国内CRMアプリケーション市場は急成長を続けています。2021年度の市場規模は1,812億1,800万円(前年比13%増)で、2021〜2026年の年間平均成長率は10.0%、2026年には2,917億9,000万円に達すると予測されています(IDC Japan調査)。さらに2023〜2028年の年間平均成長率は8.0%で、2028年には3,950億円超の規模になると見込まれています。
このような市場拡大の中、多くの企業がCRM移行に取り組んでいますが、「データを移しただけ」で終わってしまうケースが少なくありません。現行CRMが活用できていない、Excel管理から脱却したいという課題を抱える企業にとって、移行は業務改善のチャンスですが、適切な計画なしに進めると新しいCRMも形骸化するリスクがあります。

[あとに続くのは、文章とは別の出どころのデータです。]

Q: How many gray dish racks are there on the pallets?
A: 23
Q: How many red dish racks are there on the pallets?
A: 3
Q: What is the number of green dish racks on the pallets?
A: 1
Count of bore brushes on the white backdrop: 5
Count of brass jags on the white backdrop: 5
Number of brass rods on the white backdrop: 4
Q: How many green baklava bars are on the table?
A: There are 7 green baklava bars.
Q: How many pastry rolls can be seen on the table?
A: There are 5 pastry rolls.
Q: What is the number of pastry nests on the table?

CRM(Customer Relationship Management) とは、顧客情報を一元管理し、営業・マーケティング・カスタマーサポートの顧客対応を最適化するシステムです。
この記事で分かること
- CRM移行プロジェクトの全体像と各フェーズで押さえるべきポイント
- データ移行時の失敗を防ぐ具体的な対策
- MA/SFA連携を見据えた移行設計の方法
- 移行後の定着を成功させるためのチェックリストと工程表
CRM移行の全体像と押さえるべき基本用語
CRM移行を成功させるには、移行プロセスの全体像を理解し、各フェーズで必要な作業を把握することが重要です。

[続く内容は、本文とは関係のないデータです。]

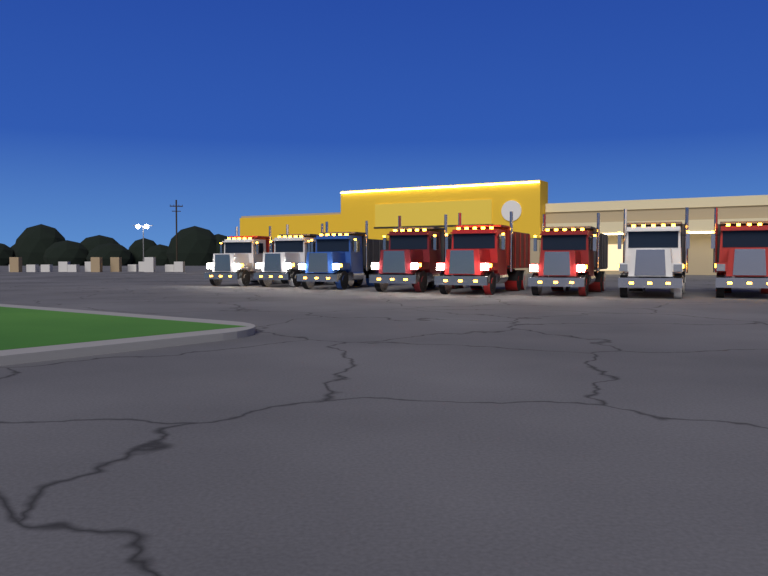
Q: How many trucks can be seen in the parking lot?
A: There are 8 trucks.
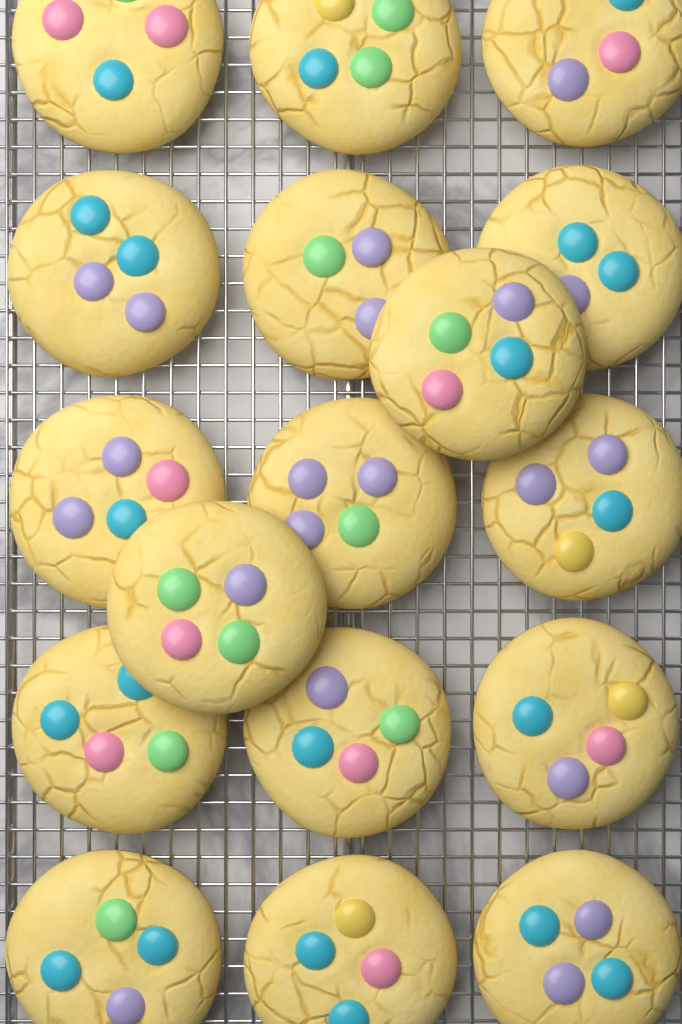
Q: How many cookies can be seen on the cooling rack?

データクレンジングとは、CRM移行時に重複データや不正確なデータを除去・修正し、データ品質を向上させる作業です。移行プロジェクトにおいて、この工程に多くの工数がかかることが一般的です。
フィールドマッピングとは、旧CRMと新CRMのデータ項目を対応付け、移行時のデータ損失や不整合を防ぐ設計作業です。項目名が異なっていたり、データ形式が違っていたりする場合に、どの項目をどこに移行するかを事前に設計します。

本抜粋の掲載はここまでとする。